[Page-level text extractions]

_ _ _ _ _

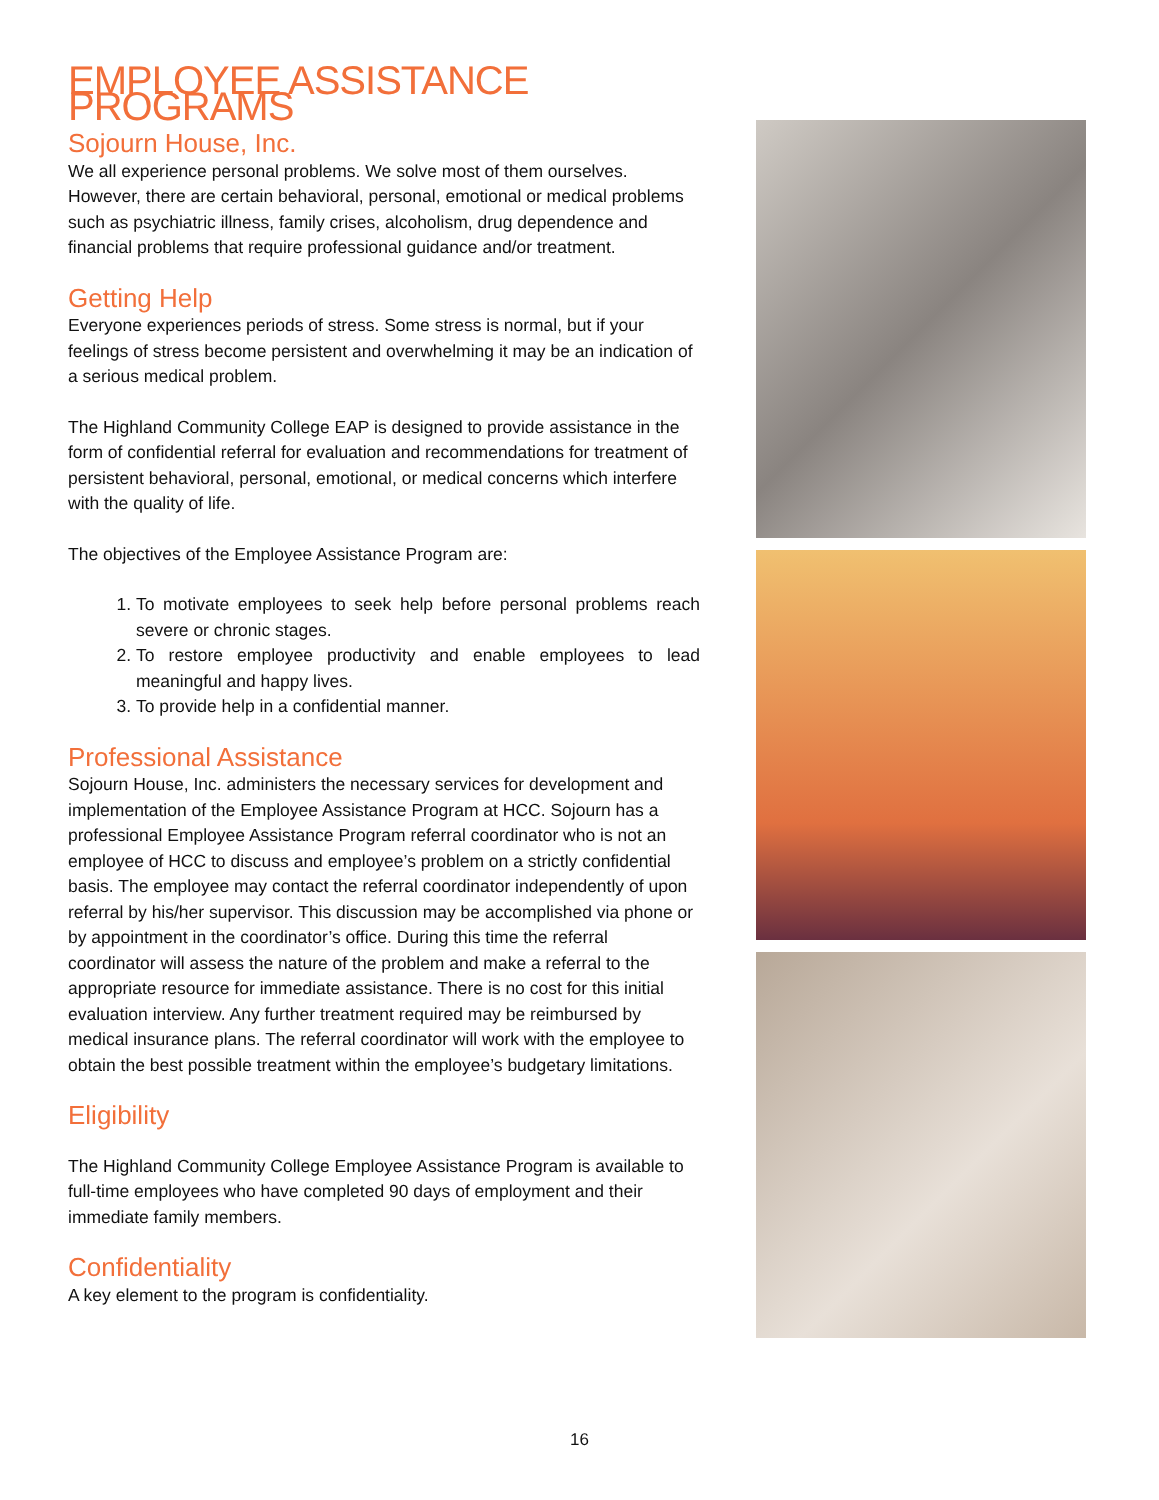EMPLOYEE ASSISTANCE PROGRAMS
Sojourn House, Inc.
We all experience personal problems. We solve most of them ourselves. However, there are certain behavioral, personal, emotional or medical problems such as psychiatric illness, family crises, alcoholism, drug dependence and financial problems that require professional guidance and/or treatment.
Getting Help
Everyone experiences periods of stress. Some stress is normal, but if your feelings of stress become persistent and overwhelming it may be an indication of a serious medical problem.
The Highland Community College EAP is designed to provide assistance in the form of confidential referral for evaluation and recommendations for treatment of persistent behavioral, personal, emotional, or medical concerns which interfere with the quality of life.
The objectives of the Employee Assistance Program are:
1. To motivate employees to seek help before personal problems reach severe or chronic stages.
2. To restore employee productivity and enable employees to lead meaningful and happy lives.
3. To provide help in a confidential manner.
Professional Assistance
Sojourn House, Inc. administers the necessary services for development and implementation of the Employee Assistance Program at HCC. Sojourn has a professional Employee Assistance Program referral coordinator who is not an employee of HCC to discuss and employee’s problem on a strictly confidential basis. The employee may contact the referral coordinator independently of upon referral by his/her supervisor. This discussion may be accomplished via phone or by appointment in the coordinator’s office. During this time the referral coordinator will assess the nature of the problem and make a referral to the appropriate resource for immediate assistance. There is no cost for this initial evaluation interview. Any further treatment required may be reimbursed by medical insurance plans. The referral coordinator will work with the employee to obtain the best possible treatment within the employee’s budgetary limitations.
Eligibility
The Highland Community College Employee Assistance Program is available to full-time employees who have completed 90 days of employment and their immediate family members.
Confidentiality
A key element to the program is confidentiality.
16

_ _ _ _ _

* EXERCISE AIM: Go through the records and gather the lines that hold "provide".

* WRITTEN ANSWER:
The Highland Community College EAP is designed to provide assistance in the form of confidential referral for evaluation and recommendations for treatment of persistent behavioral, personal, emotional, or medical concerns which interfere with the quality of life.
3. To provide help in a confidential manner.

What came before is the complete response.